Le ironie dell’opposizione

«Presidente aveva più volte sottolineato che l’elemento di unità del governo era uno dei punti di forza che le avrebbe permesso di avere un peso in Europa – commenta Davide Faraone di Iv durante la discussione generale quindi prima dell’intervento in replica di Meloni – La vostra unità è rappresentata dai ministri leghisti al suo fianco. Non ce n’è uno». Tra i primi a intervenire, nella discussione generale, Francesco Silvestri, deputato del Movimento 5 Stelle, che dall’emiciclo ha commentato la rottura della tregua di pace da parte di Israele, avvenuta ieri, che ha causato la morte di circa 400 palestinesi in sole 24 ore. Riferendosi alla posizione di Giorgia Meloni, il pentastellato ha definito la sensibilità della premier «madre e cristiana» «pari a quella di un comodino Ikea». «Lei si è detta preoccupata – continua Silvestri – ma a noi della sua preoccupazione non interessa nulla. Lei è presidente del Consiglio e deve dirci cosa intende fare per impedire questa strage di bambini».

La critica a Schlein

Durante l’intervento, la Presidente del Consiglio ha chiamato in causa direttamente la segretaria del Partito Democratico, Elly Schlein, accusando lei e il suo partito di «cambiare gli alleati in base a chi vince le elezioni». «Voglio chiedere a Schlein, che credo interverrà, quando si dice ‘deve stare con l’Ue’, significa anche che, poiché la proposta di inviare truppe in Ucraina è stata fatta da Macron e Starmer, noi dovremmo adeguarci e mandare i soldati in Ucraina? Perché su questo non sono d’accordo. Quando dice ‘Trump non sarà mai niente di simile a un alleato‘, cosa vuol dire, che dobbiamo uscire dalla Nato, dal G7 e che non dobbiamo avere rapporti? I Paesi alleati non cambiano in base a chi vince le elezioni, ma mi pare che voi la pensiate in maniera diversa».
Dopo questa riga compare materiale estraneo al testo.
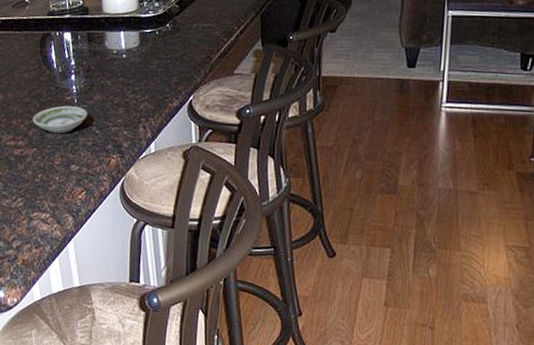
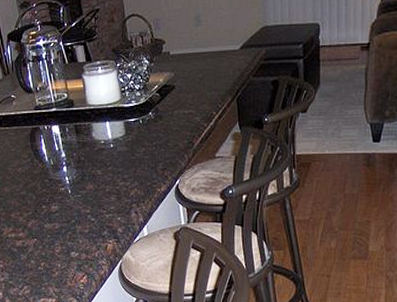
saucer: present [32,105,87,134] -> none [30,196,82,224]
Polemiche sul manifesto di Ventotene

Ma è con la chiusura dell’intervento di Meloni che si scatena la bagarre, con toni cosi accesi da indurre Fontana prima ad interrompere il dibattito e quindi a rinviarlo. Meloni decide di leggere in aula il manifesto di Ventotene, scritto anche da comunisti e quindi con noti passaggi che parlano (è scritto nel 1941) di dittatura del proletariato: «Non mi è chiarissima neanche la vostra idea di Europa, perché nella manifestazione di sabato a piazza del Popolo e anche in quest’aula è stato richiamato da moltissimi partecipanti il Manifesto di Ventotene: spero non l’abbiano mai letto, perché l’alternativa sarebbe spaventosa», ha esordito in questa risposta Meloni, «contenta” di «citare testualmente» alcuni passaggi del testo scritto nel 1941 da Altiero Spinelli e Ernesto Rossi. Di qui uno scontro molto violento soprattutto con i parlamentari di Avs e del Partito democratico che porta all’interruzione dell’aula. Fra Fornaro che le chiede di inginocchiarsi e Colucci del M5s che la invita a leggere la storia d’Italia, l’aula viene interrotta e il dibattito rimandato a dopo il question time, nel pomeriggio. Fontana, nell’aggiornare i lavori ha comunque raccolto la richiesta dell’opposizione di onorare le vittime della repressione fascista: «Chi ha combattuto per la nostra libertà merita il nostro plauso e, in nome di quella stessa libertà e democrazia, vi chiedo di fare in modo che questa Camera rimanga un luogo sacro».